[DOCUMENT EXCERPT — start]
Historia Magazine features Ill Will author Michael Stewart.
Speaking to Stewart on the phone, I’m keen to congratulate him on the fearlessness with which he’s tackled one of literature’s iconic characters. It is, after all, a bold move.
‘Or stupid, really stupid!’ Stewart laughs, ruefully. ‘Of course, I’m apprehensive. Who knows how people will react. Of course you’re going to ruffle some feathers. A lot of people won’t buy my explanation, but I think when you’re writing you’ve got to push all that to one side and just crack on with it.’ [...]
‘It really started with a 1995 essay that John Sutherland wrote called Is Heathcliff a Murderer? The first sentence in that essay is, “When Heathcliff runs off in the storm he is uncouth stable boy, when he returns three years later, he is a gentleman psychopath.” What interested me was that opening sentence. I was thinking for a long time about what had happened to Heathcliff in those three years.’ Warming to his subject, Stewart points out that the novel itself offers up several mysteries about Heathcliff’s origins and the circumstances of his first appearance at Wuthering Heights, brought from Liverpool by Mr Earnshaw. ‘Why would a farmer go to Liverpool, which was not a market town, in the middle of his busiest season? Why did he travel on foot when he had horses in the stables? Why wouldn’t he use the coach that went from Yorkshire to Liverpool for a small cost? I started to think, this is a covert act. This is somebody who doesn’t want to be seen. He’s going to Liverpool for a very specific purpose; he’s not hanging around, he’s not sightseeing. Then, about three years ago, Huddersfield University gave me a six-month sabbatical and I decided it was time to sit down and research the book.’ [...]
‘I was interested in the world immediately outside Wuthering Heights, because what Emily Brontë does so well is that claustrophobia, that intense prison that she creates. But then I wanted to take Heathcliff to Manchester, where the Industrial Revolution was really taking place, and to Liverpool to see the social implications of the slave trade and the American War of Independence. The Enclosures Act of 1773 meant people were being made homeless and turned to theft or begging, but you’re also seeing the end of the era of highwaymen as the turnpikes and canal system were being developed.’
A rich canvas then, and Stewart clearly has a handle on the bigger picture, but which came first, Heathcliff’s backstory or the research?
‘Oh, definitely the latter. All I knew was I would take him to Liverpool and he would try to find out who he was. I read a lot of social history, and tried to convert that into narrative. Written history is often the story of the wealthy and it doesn’t record the reality for the working class, which is much harder to discover.’
Stewart’s political awareness, and his desire to tell that working class story, comes through in the book. Told through Heathcliff’s eyes, the narrative doesn’t shy away from the grim realities of the age, made all the more shocking by the use of dark humour, a decidedly modern tone and dialogue that wouldn’t be out of place in a Ken Loach drama.
[DOCUMENT EXCERPT — finish]
_EXERCISE 1_.
Write out the passage of the Michael Stewart interview from "Historia Magazine features" to "a bold move.", word for word.
[SOURCE INFORMATION — start]
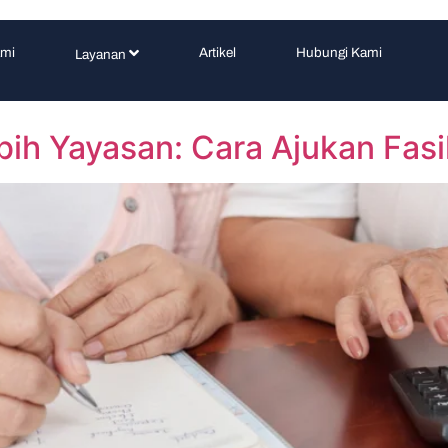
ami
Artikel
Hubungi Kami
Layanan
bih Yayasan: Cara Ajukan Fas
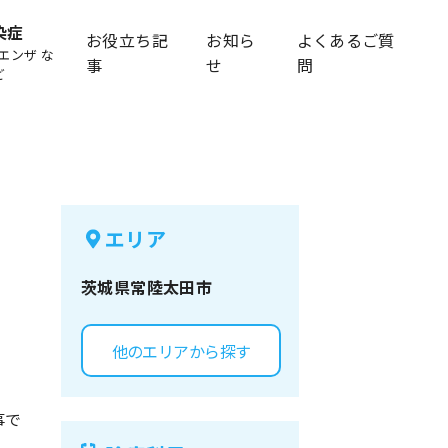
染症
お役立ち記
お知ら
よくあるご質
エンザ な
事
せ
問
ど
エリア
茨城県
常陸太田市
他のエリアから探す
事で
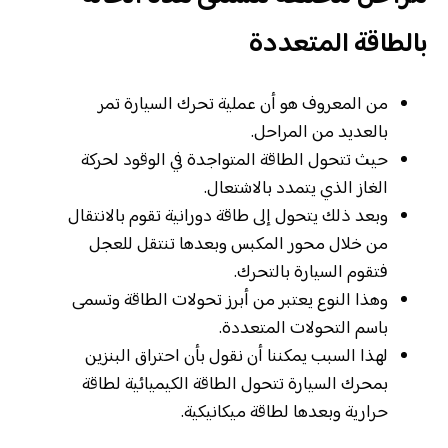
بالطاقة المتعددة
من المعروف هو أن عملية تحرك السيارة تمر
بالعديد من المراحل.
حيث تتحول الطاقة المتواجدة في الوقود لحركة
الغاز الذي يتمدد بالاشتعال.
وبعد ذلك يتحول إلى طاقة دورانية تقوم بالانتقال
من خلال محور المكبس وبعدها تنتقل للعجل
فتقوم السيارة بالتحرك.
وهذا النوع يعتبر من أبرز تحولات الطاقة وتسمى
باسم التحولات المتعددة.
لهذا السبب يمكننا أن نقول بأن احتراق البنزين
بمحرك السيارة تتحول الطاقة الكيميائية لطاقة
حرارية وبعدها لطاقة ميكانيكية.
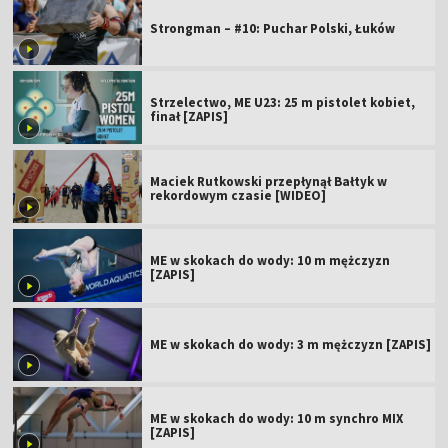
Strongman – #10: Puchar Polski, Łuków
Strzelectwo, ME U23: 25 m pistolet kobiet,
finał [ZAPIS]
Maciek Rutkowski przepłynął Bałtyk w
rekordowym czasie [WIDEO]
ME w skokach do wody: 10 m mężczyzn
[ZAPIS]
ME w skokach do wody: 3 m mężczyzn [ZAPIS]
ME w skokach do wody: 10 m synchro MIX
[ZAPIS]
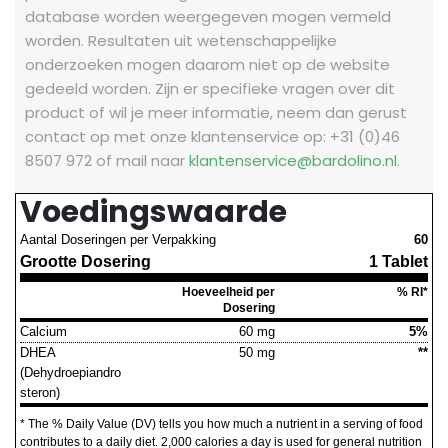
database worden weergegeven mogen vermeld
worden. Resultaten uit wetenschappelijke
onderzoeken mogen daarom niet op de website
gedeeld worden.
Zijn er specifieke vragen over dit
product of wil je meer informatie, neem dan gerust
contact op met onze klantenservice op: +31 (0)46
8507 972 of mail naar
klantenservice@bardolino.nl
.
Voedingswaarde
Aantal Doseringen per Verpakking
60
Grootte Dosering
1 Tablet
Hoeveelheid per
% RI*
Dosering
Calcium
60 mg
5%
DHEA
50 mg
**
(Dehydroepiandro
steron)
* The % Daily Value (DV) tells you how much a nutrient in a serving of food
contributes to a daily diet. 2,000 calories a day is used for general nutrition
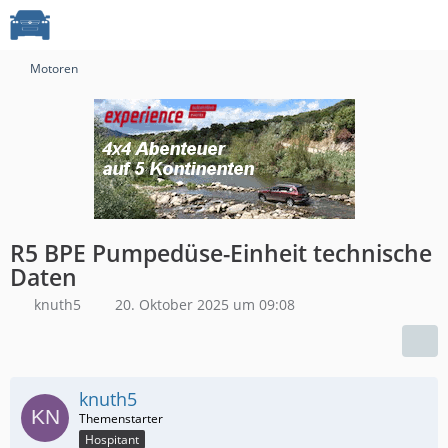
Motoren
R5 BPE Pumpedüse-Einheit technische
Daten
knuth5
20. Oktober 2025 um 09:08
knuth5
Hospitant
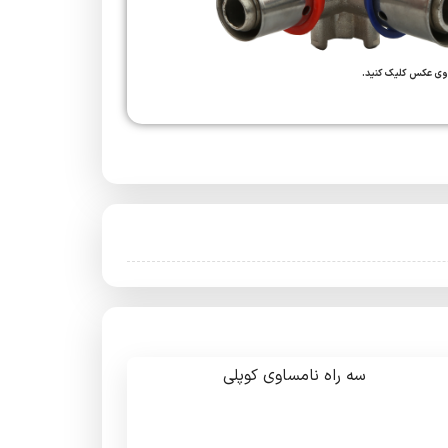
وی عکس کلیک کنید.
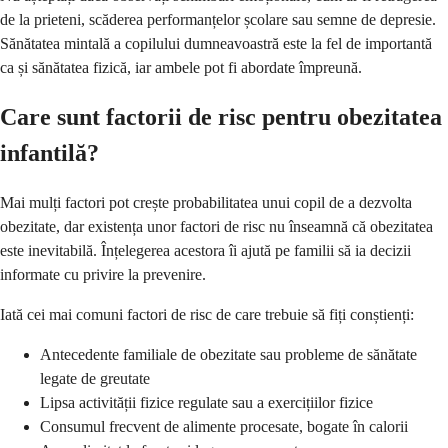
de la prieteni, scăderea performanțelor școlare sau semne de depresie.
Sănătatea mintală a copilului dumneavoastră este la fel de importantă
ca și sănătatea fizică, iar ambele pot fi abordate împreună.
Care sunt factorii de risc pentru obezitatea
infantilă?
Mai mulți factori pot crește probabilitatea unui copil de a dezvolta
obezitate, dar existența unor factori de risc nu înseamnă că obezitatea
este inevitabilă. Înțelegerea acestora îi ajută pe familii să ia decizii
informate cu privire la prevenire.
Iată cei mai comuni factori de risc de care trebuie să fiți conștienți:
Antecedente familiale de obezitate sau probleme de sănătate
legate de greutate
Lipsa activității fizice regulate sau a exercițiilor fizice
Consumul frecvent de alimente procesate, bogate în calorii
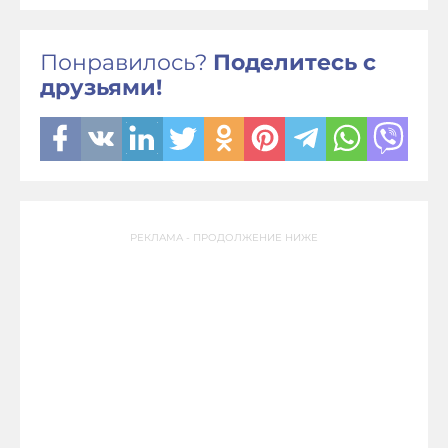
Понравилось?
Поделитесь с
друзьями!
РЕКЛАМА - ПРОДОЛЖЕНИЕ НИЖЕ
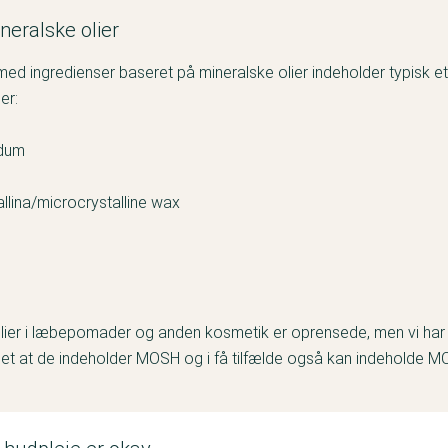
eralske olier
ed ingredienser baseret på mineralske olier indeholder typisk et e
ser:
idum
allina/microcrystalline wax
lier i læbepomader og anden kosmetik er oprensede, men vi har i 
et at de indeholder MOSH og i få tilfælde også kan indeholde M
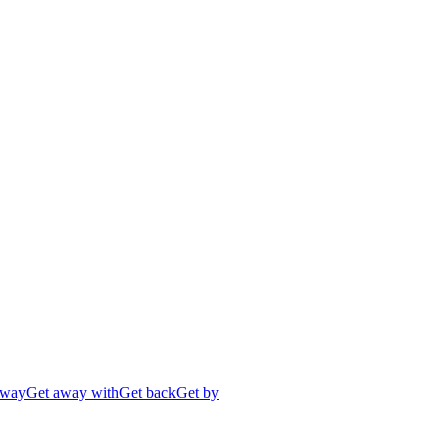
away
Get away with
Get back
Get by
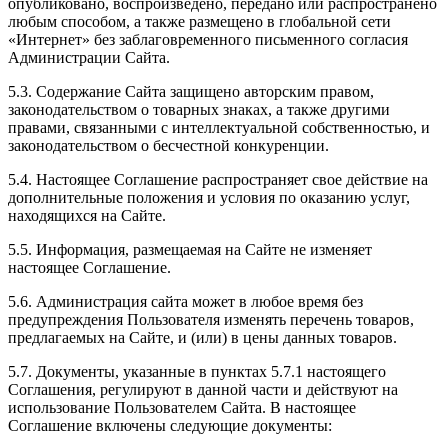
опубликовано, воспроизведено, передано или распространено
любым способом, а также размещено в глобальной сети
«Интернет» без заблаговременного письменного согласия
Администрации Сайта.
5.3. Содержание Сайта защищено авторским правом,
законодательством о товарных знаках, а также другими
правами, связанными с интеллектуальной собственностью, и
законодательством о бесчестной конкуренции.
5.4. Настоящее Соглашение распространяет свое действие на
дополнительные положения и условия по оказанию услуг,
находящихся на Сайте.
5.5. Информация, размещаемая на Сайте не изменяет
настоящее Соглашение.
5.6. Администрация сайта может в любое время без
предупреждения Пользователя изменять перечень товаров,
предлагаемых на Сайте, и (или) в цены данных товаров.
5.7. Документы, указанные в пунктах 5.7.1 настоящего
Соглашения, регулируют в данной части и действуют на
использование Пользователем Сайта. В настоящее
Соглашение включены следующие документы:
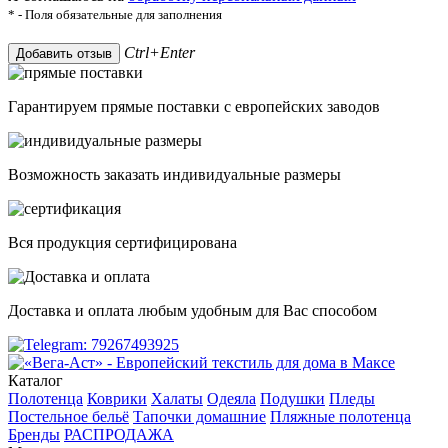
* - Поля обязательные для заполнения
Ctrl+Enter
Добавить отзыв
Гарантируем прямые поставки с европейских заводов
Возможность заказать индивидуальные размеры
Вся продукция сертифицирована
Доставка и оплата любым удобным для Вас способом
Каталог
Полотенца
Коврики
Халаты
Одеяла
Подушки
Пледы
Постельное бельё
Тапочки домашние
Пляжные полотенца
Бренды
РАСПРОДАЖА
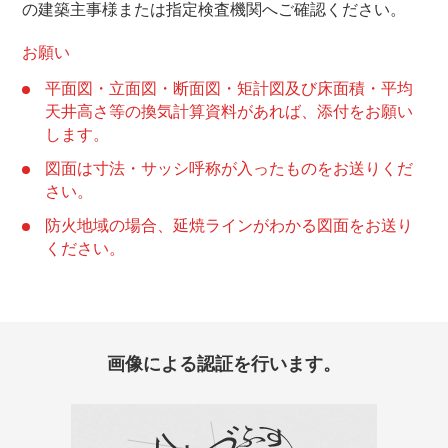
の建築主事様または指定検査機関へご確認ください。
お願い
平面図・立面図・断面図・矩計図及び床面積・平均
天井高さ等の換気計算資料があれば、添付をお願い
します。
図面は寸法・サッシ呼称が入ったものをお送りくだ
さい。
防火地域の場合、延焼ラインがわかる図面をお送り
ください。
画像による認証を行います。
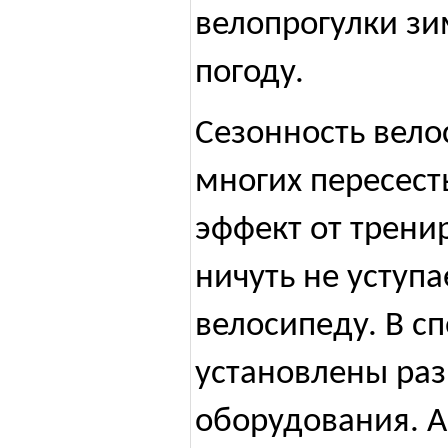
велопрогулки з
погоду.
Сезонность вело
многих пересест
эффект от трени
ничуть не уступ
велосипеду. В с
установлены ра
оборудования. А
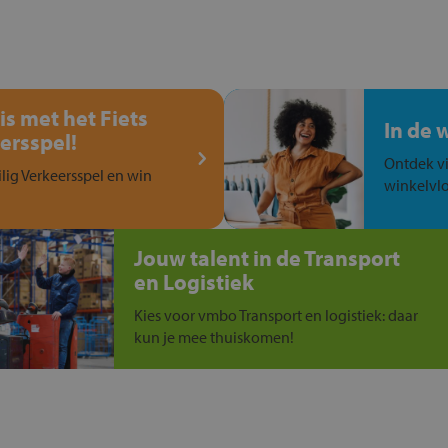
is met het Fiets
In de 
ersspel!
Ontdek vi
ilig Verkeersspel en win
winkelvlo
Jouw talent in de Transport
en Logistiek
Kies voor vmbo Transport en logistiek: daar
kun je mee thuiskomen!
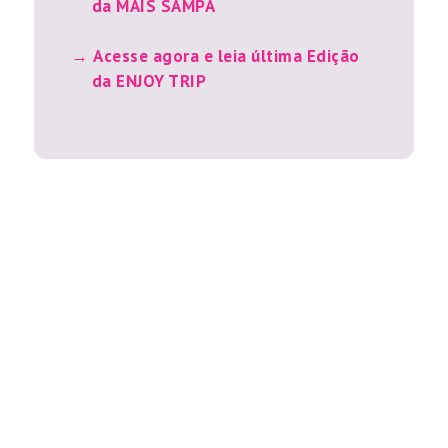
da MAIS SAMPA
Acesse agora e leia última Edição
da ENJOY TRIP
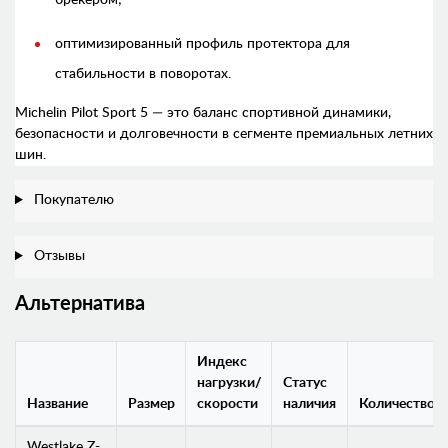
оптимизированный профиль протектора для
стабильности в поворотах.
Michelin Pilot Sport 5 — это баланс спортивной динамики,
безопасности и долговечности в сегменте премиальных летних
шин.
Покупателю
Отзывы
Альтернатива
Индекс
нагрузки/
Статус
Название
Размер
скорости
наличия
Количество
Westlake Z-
[SOURCE INFORMATION — finish]
_EXERCISE 2_.
From the records, pull out the lines from the line with "Понравилось?" to the line with "Соглашение включены следующие", both included, and reproduce them unchanged without the pictures.

_OUTPUT 1_.
Historia Magazine features Ill Will author Michael Stewart.
Speaking to Stewart on the phone, I’m keen to congratulate him on the fearlessness with which he’s tackled one of literature’s iconic characters. It is, after all, a bold move.

_OUTPUT 2_.
Понравилось?
Поделитесь с
друзьями!
РЕКЛАМА - ПРОДОЛЖЕНИЕ НИЖЕ
eralske olier
ed ingredienser baseret på mineralske olier indeholder typisk et e
ser:
idum
allina/microcrystalline wax
lier i læbepomader og anden kosmetik er oprensede, men vi har i 
et at de indeholder MOSH og i få tilfælde også kan indeholde M
away
Get away with
Get back
Get by
опубликовано, воспроизведено, передано или распространено
любым способом, а также размещено в глобальной сети
«Интернет» без заблаговременного письменного согласия
Администрации Сайта.
5.3. Содержание Сайта защищено авторским правом,
законодательством о товарных знаках, а также другими
правами, связанными с интеллектуальной собственностью, и
законодательством о бесчестной конкуренции.
5.4. Настоящее Соглашение распространяет свое действие на
дополнительные положения и условия по оказанию услуг,
находящихся на Сайте.
5.5. Информация, размещаемая на Сайте не изменяет
настоящее Соглашение.
5.6. Администрация сайта может в любое время без
предупреждения Пользователя изменять перечень товаров,
предлагаемых на Сайте, и (или) в цены данных товаров.
5.7. Документы, указанные в пунктах 5.7.1 настоящего
Соглашения, регулируют в данной части и действуют на
использование Пользователем Сайта. В настоящее
Соглашение включены следующие документы:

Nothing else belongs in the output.